Answering Amin: Early Responses to and Reformulations of “The Women Question”

By Hoda Yousef
Submitted to Session P3945 (Women, Education, and Empowerment, 2014 Annual Meeting
19th-21st Centuries;
Between the 1899 and 1900 appearance of Qasim Amin’s two works on women’s rights in Egyptian society, almost 30 critiques appeared in print. In his second book, The New Woman, Amin continues his fight against those “religious leaders [who] are quite ignorant of the meaning of their religion … and are unable to consider their country except through an ugly image of outmoded manners and ridiculous traditions.” However, Amin’s one-sided back and forth obscures the exact nature of his detractors arguments. Were his critics, as Amin presents them, merely traditionalist railing against the new ideas of the future?

In some cases they were. However, as Leila Ahmed and Juan Cole have shown, these responses also betrayed more complex investments in class interests and concerns with colonial machinations. In this paper, I argue that taken together these works also represent their own re-interpretation of women’s roles in society. Rather than simply regurgitating “traditional” bromides about gender relations in an idealized Islamic society, many of these rebuttals confronted the same social changes Amin was wrestling with: the question of education for women, the role of women in Egyptian public life, and the political contests engendered by colonial domination. Ultimately, these counterarguments were shaped by the same positivist and modernist discourses that Amin himself used.

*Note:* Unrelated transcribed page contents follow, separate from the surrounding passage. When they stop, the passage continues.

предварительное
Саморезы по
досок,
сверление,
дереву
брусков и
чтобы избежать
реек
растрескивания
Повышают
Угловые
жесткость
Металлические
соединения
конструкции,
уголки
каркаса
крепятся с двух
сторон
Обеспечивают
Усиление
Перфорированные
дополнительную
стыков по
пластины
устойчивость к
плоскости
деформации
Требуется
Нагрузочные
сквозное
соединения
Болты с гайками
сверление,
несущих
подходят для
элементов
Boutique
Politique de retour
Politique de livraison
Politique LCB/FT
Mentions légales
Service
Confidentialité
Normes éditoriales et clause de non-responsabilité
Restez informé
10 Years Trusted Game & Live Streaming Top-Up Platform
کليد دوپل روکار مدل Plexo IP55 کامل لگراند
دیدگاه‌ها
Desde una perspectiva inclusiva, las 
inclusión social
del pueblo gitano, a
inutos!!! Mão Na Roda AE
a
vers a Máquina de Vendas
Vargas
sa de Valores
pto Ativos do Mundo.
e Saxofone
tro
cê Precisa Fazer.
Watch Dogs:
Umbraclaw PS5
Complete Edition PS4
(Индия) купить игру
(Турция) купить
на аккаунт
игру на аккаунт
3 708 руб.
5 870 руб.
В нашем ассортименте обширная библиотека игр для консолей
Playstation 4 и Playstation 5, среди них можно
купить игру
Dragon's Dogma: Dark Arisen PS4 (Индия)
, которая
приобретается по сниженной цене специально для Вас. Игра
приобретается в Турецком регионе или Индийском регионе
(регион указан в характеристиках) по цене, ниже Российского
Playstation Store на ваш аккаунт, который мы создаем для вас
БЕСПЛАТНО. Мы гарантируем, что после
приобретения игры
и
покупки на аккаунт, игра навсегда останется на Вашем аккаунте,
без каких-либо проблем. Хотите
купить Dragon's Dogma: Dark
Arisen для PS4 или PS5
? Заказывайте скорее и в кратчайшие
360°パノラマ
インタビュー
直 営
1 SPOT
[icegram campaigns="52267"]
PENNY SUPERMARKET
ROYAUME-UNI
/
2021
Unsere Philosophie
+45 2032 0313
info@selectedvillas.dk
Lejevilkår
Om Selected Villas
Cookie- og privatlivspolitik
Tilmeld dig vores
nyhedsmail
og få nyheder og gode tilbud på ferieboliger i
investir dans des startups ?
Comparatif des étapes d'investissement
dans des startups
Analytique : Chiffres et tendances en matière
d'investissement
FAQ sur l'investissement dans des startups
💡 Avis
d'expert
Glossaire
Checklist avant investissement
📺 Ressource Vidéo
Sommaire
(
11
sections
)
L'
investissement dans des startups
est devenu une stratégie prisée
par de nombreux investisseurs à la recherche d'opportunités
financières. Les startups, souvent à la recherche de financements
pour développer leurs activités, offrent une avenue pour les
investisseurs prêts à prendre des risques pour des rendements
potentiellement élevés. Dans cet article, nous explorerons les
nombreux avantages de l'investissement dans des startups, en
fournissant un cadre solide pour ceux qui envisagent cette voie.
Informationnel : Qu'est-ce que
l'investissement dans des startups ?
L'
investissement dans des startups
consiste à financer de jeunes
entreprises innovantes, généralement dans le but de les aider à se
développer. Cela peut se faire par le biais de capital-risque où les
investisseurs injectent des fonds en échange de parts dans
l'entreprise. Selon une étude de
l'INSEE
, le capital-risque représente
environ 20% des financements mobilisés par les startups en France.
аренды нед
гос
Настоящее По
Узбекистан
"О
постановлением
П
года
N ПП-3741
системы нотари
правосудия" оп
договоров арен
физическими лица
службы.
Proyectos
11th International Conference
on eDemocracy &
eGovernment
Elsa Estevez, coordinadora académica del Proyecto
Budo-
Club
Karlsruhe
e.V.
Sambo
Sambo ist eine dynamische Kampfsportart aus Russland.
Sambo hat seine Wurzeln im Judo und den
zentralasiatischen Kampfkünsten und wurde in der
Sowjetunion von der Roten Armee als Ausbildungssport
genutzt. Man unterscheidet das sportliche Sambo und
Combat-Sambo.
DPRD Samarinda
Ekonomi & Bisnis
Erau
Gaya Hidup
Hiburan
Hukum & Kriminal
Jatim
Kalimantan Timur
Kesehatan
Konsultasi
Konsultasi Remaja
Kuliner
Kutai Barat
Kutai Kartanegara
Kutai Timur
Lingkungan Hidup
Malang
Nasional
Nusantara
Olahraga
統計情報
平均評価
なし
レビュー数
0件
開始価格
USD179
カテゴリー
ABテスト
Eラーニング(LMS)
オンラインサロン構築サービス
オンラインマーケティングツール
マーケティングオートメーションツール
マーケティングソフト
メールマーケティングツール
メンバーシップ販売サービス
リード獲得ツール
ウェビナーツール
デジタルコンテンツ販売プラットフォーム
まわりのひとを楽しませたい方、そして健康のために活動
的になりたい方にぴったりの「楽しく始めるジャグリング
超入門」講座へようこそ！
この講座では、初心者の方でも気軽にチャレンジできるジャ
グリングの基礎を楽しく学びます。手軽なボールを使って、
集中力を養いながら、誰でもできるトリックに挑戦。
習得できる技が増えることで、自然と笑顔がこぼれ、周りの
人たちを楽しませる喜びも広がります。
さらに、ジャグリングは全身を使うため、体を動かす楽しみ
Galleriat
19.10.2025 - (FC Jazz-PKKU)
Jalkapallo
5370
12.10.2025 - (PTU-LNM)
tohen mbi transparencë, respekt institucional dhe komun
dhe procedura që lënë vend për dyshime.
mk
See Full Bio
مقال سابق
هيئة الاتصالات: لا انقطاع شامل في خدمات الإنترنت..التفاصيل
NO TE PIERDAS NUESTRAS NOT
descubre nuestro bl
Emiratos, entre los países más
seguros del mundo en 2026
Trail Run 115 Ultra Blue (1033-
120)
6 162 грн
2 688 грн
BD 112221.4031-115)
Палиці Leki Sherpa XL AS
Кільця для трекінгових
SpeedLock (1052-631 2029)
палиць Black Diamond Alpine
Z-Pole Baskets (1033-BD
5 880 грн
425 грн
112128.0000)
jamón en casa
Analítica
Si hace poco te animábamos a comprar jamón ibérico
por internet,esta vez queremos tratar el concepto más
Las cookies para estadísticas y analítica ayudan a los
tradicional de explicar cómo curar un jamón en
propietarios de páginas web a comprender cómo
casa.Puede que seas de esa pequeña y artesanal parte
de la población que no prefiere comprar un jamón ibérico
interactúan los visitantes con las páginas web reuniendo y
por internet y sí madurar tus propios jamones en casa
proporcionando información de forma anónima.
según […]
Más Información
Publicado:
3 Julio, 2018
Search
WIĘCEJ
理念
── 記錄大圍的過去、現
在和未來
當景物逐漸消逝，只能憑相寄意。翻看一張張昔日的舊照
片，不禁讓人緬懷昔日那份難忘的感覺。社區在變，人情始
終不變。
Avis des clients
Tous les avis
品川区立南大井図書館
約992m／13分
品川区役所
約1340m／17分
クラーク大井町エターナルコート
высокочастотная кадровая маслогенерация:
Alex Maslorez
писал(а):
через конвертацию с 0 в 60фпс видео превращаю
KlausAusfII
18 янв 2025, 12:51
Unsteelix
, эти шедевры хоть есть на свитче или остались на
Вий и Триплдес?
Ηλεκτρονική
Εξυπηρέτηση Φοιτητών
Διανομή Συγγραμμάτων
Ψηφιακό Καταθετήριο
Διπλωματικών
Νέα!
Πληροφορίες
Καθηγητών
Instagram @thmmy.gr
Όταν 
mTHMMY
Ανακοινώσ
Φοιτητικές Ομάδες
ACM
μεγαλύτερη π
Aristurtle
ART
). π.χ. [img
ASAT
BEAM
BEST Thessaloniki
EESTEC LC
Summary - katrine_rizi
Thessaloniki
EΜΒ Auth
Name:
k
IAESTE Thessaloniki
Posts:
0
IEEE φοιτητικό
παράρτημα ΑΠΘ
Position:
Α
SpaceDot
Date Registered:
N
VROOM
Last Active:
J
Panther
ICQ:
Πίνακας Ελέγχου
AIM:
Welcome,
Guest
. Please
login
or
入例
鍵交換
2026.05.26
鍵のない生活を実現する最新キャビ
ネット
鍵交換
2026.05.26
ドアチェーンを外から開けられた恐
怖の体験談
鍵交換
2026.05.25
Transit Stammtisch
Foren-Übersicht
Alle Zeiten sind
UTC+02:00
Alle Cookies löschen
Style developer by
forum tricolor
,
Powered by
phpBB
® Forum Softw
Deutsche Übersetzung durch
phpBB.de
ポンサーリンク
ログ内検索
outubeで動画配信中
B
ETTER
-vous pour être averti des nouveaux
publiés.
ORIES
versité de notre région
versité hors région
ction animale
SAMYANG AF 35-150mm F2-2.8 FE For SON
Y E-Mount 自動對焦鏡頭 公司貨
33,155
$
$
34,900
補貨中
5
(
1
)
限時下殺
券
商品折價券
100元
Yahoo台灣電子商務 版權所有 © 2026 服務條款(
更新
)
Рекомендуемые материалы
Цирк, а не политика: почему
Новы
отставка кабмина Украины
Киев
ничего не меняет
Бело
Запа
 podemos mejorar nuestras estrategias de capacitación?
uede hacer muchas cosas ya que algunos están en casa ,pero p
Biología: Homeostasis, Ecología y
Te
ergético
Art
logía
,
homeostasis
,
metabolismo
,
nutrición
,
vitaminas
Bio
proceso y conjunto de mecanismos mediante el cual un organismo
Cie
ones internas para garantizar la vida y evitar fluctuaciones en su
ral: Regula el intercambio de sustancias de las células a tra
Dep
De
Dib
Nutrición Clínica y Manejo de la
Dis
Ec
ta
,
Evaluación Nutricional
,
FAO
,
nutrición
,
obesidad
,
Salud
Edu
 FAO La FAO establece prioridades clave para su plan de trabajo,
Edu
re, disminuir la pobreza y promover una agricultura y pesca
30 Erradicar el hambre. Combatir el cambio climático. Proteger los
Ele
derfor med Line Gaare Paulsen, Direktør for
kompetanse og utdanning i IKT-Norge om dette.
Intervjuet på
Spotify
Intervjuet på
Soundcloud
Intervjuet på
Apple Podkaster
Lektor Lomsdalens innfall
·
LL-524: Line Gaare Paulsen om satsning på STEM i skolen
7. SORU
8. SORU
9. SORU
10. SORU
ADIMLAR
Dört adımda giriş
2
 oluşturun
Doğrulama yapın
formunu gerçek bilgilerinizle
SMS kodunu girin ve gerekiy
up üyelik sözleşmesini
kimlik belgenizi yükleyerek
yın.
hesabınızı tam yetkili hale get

This paper will survey some of the more prominent responses to Amin, like Talat Harb’s Tarbiyat al-Marʾah wa-l-Ḥijāb (1899) and Muhammad Wajdī’s al-Marʾah al-Muslimah (1901) as well as several of the lesser known reactions from these early years: works like Jalis al-Anis (1899) by Muḥammad al-Būlāqī, Fasl al-Khitab (1901) by Mukhtār al-ʿAẓmī, and others that took Amin’s challenges seriously and sought to answer them in the context of a changing Egyptian society. Indeed, by engaging Amin, in public, through the press, and by way of debate, they too were reflecting and impacting the course of the early women’s movement. In many cases and in ways that are often undetected by researchers focused on the literature produced by the “new elites” of the Egyptian effendi class, these works provide an explanation for the less-than-enthusiastic reception women’s rights found in other parts of the Egyptian public. Understanding how these writers sought to “answer Amin” brings to the fore the other half of the debate that Amin was most certainly engaged in, but which has been ignored by our historical recollection of early feminist thought of the Middle East.